*** Data extracts ***

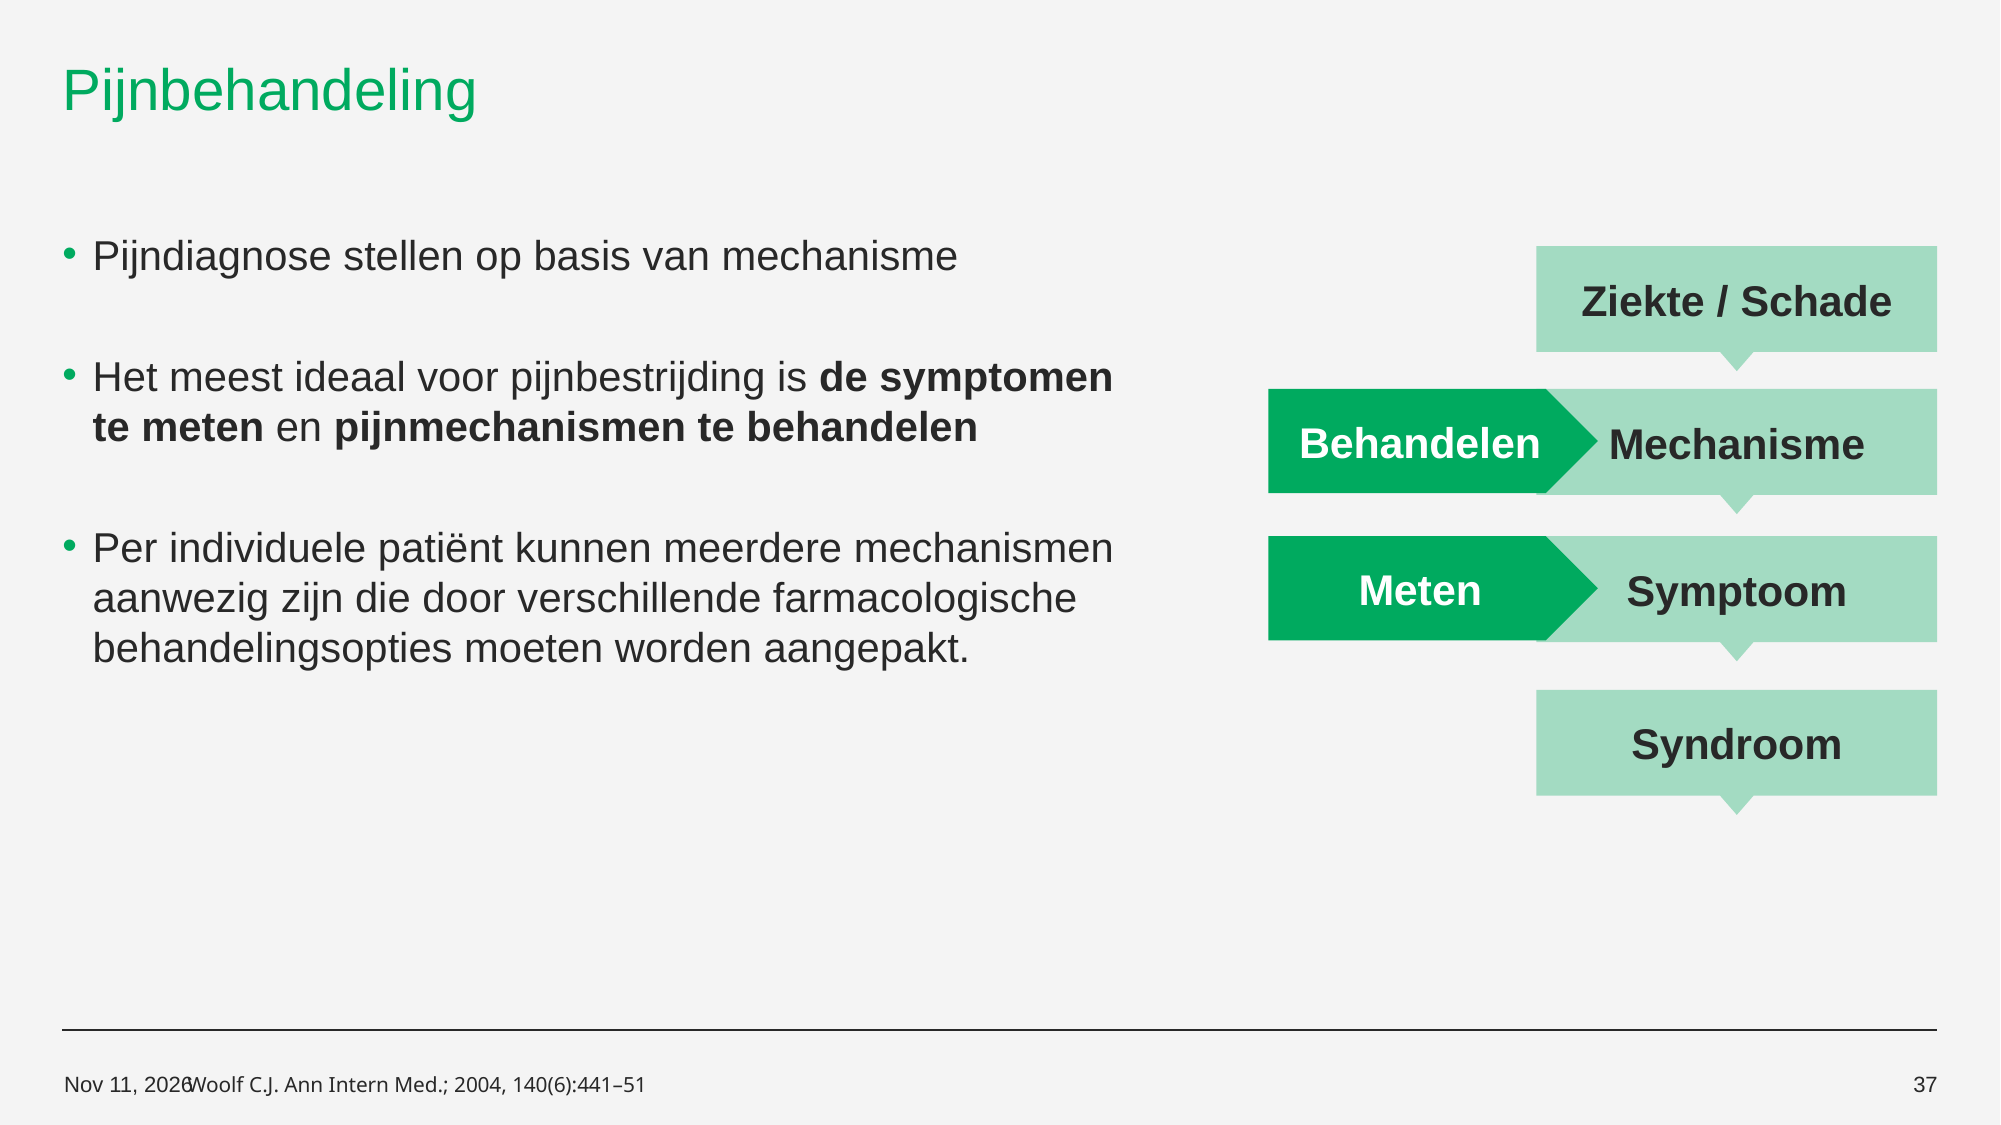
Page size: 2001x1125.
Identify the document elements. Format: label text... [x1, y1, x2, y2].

slide_number 37 [1792, 1071, 1938, 1096]
text_box Behandelen [1267, 387, 1600, 495]
text_box Meten [1267, 535, 1600, 642]
text_box Mechanisme [1535, 387, 1939, 516]
text_box Symptoom [1535, 535, 1939, 663]
text_box Syndroom [1535, 688, 1939, 817]
slide_number 14-Oct-19 [64, 1071, 311, 1096]
title Pijnbehandeling [62, 60, 1475, 249]
text_box Ziekte / Schade [1535, 244, 1939, 373]
text_box Woolf C.J. Ann Intern Med.; 2004, 140(6):441–51 [187, 1064, 1499, 1105]
list Pijndiagnose stellen op basis van mechanisme Het meest ideaal voor pijnbestrijding is de symptomen te meten en pijnmechanismen te behandelen Per individuele patiënt kunnen meerdere mechanismen aanwezig zijn die door verschillende farmacologische behandelingsopties moeten worden aangepakt. [62, 249, 1136, 734]
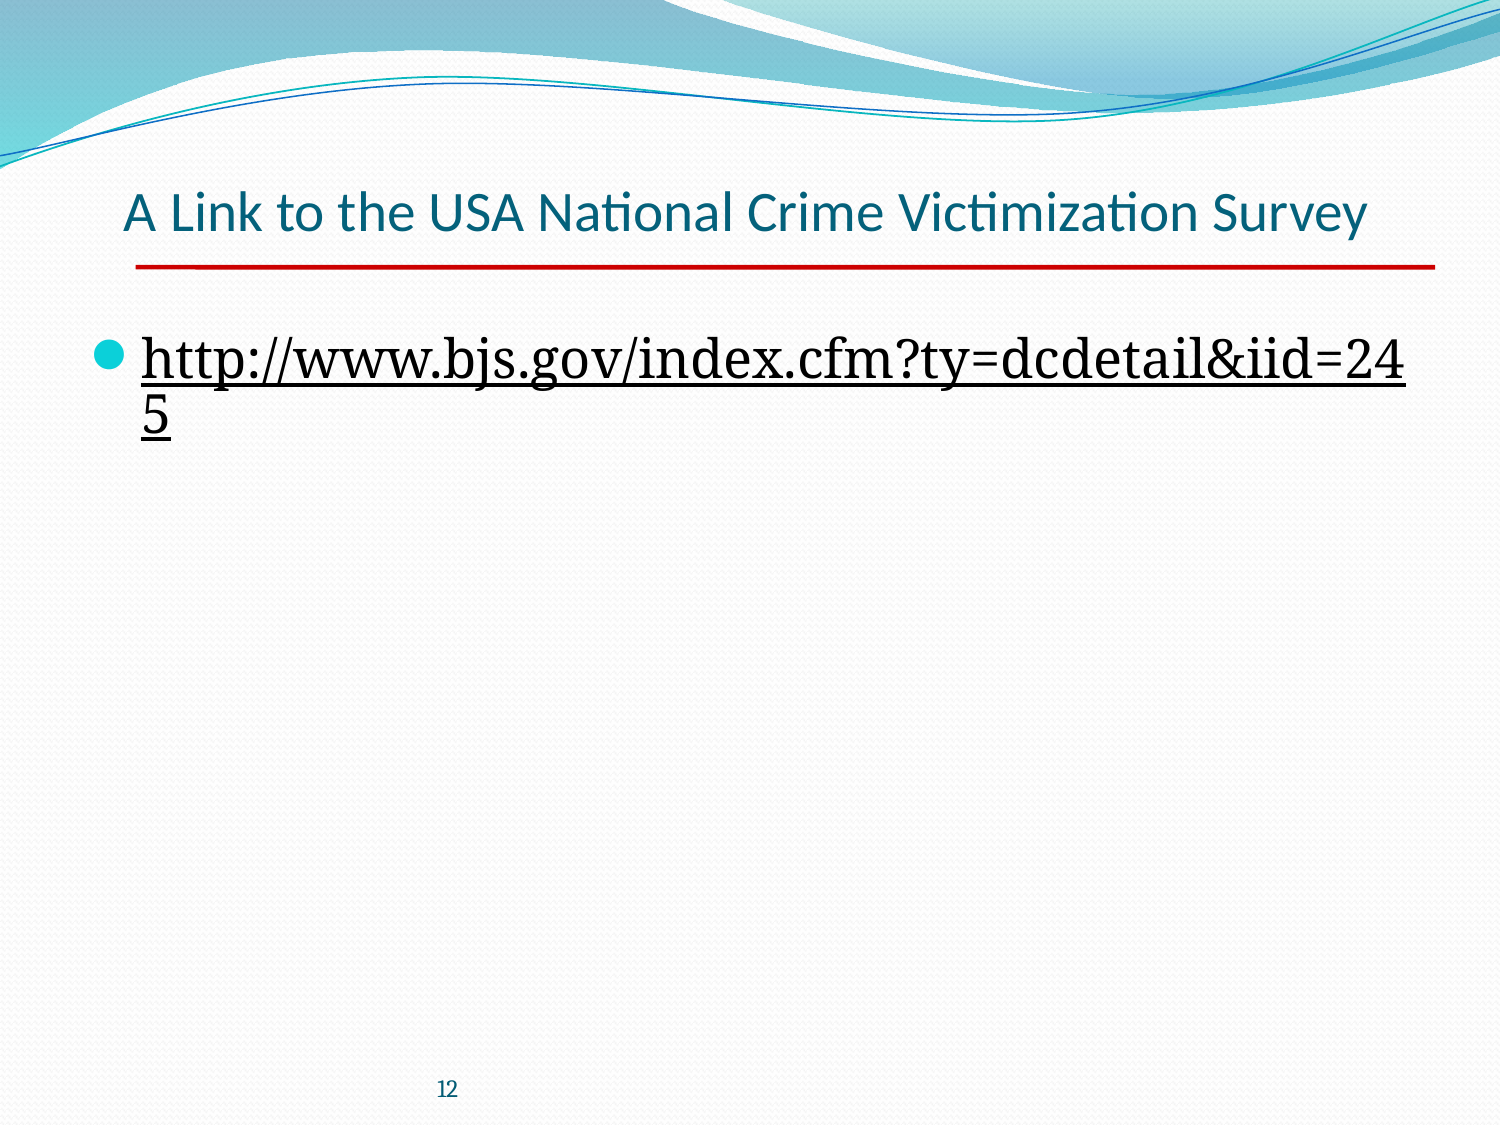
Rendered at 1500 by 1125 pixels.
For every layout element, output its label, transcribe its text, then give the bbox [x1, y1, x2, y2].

title A Link to the USA National Crime Victimization Survey [123, 125, 1424, 244]
footer 12 [437, 1042, 988, 1103]
list http://www.bjs.gov/index.cfm?ty=dcdetail&iid=245 [75, 317, 1425, 1038]
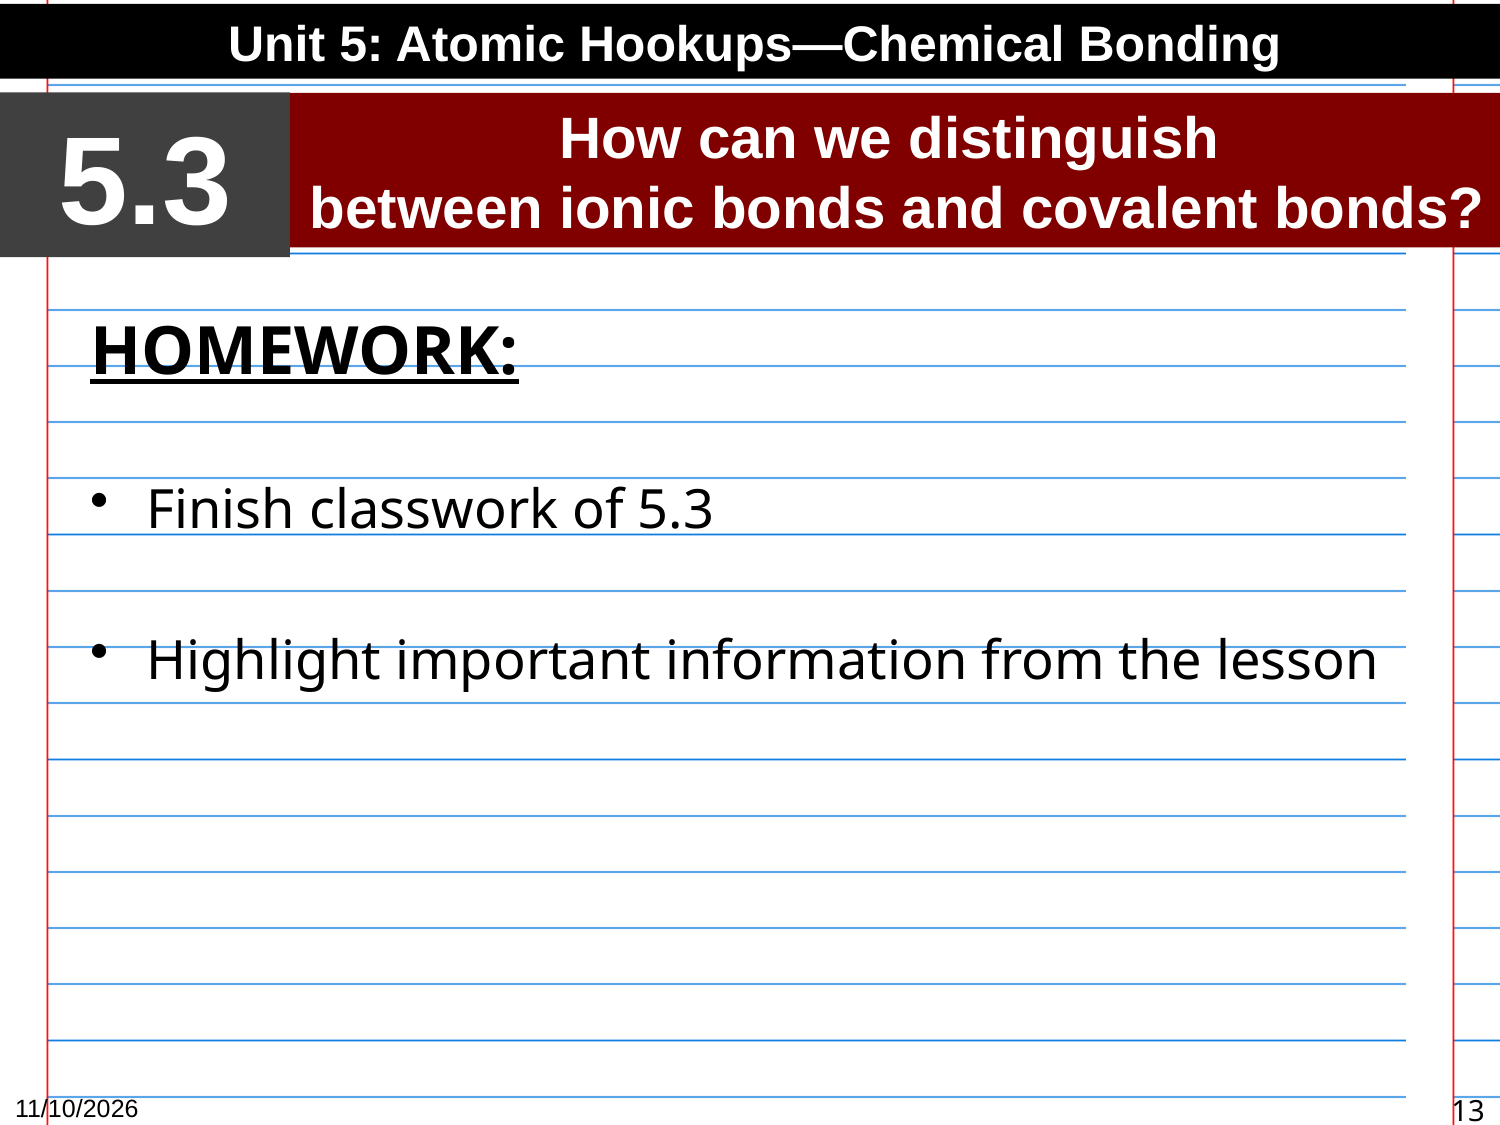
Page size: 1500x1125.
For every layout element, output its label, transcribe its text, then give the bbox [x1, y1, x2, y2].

text_box How can we distinguish between ionic bonds and covalent bonds? [290, 92, 1500, 248]
text_box Unit 5: Atomic Hookups—Chemical Bonding [0, 3, 1500, 79]
text_box 5.3 [0, 92, 290, 258]
picture [0, 79, 1500, 92]
picture [0, 248, 1500, 1125]
slide_number 13 [1149, 1084, 1500, 1125]
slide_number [0, 1084, 350, 1125]
list HOMEWORK: Finish classwork of 5.3 Highlight important information from the lesson [75, 299, 1475, 1043]
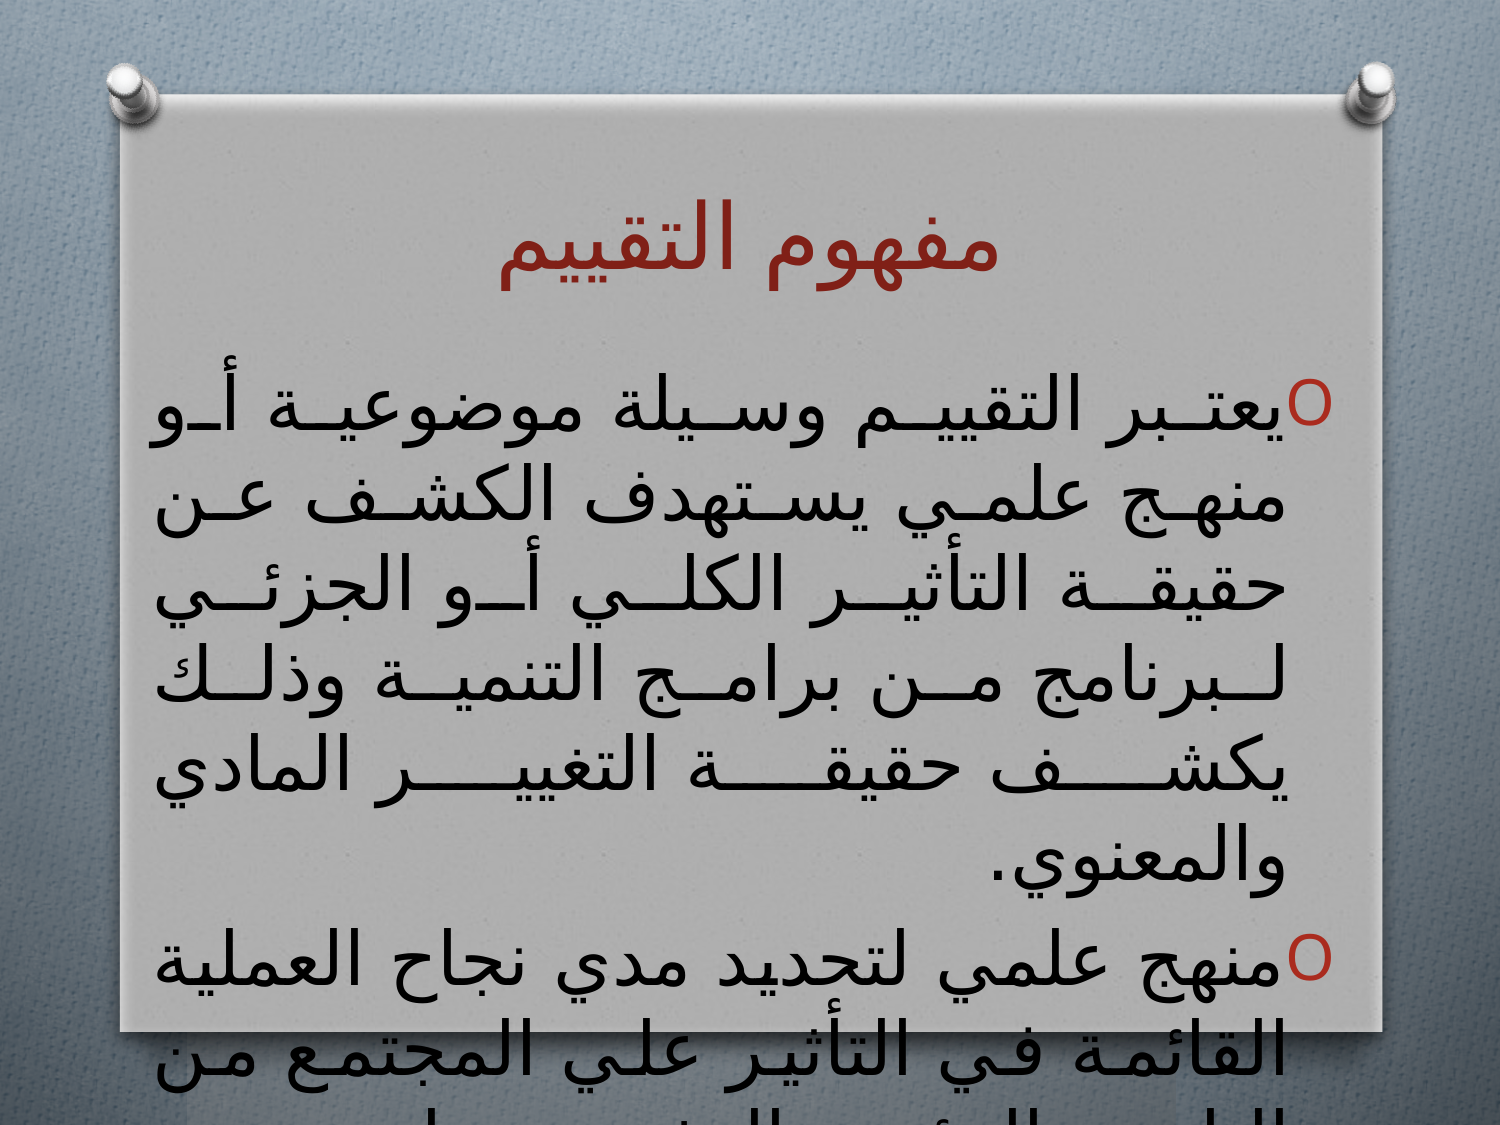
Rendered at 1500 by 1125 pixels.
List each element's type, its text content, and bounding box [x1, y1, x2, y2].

*** End of Data extracts ***

What to produce: Above are the records; copy them exactly without the pictures.

Your response:
Page size: 2001x1125.
Identify the document elements. Format: label text... [x1, y1, x2, y2].

slide_number 37 [1792, 1071, 1938, 1096]
text_box Behandelen [1267, 387, 1600, 495]
text_box Meten [1267, 535, 1600, 642]
text_box Mechanisme [1535, 387, 1939, 516]
text_box Symptoom [1535, 535, 1939, 663]
text_box Syndroom [1535, 688, 1939, 817]
slide_number 14-Oct-19 [64, 1071, 311, 1096]
title Pijnbehandeling [62, 60, 1475, 249]
text_box Ziekte / Schade [1535, 244, 1939, 373]
text_box Woolf C.J. Ann Intern Med.; 2004, 140(6):441–51 [187, 1064, 1499, 1105]
list Pijndiagnose stellen op basis van mechanisme Het meest ideaal voor pijnbestrijding is de symptomen te meten en pijnmechanismen te behandelen Per individuele patiënt kunnen meerdere mechanismen aanwezig zijn die door verschillende farmacologische behandelingsopties moeten worden aangepakt. [62, 249, 1136, 734]
Rendered at 1500 by 1125 pixels.
For every layout element, output its label, transcribe its text, then give the bbox [x1, y1, x2, y2].

title A Link to the USA National Crime Victimization Survey [123, 125, 1424, 244]
footer 12 [437, 1042, 988, 1103]
list http://www.bjs.gov/index.cfm?ty=dcdetail&iid=245 [75, 317, 1425, 1038]
Page size: 1500x1125.
For every layout element, output its label, transcribe its text, then give the bbox [x1, y1, x2, y2].

text_box How can we distinguish between ionic bonds and covalent bonds? [290, 92, 1500, 248]
text_box Unit 5: Atomic Hookups—Chemical Bonding [0, 3, 1500, 79]
text_box 5.3 [0, 92, 290, 258]
picture [0, 79, 1500, 92]
picture [0, 248, 1500, 1125]
slide_number 13 [1149, 1084, 1500, 1125]
slide_number [0, 1084, 350, 1125]
list HOMEWORK: Finish classwork of 5.3 Highlight important information from the lesson [75, 299, 1475, 1043]
Rendered at 1500 by 1125 pixels.
List each element's type, its text content, and bounding box [x1, y1, x2, y2].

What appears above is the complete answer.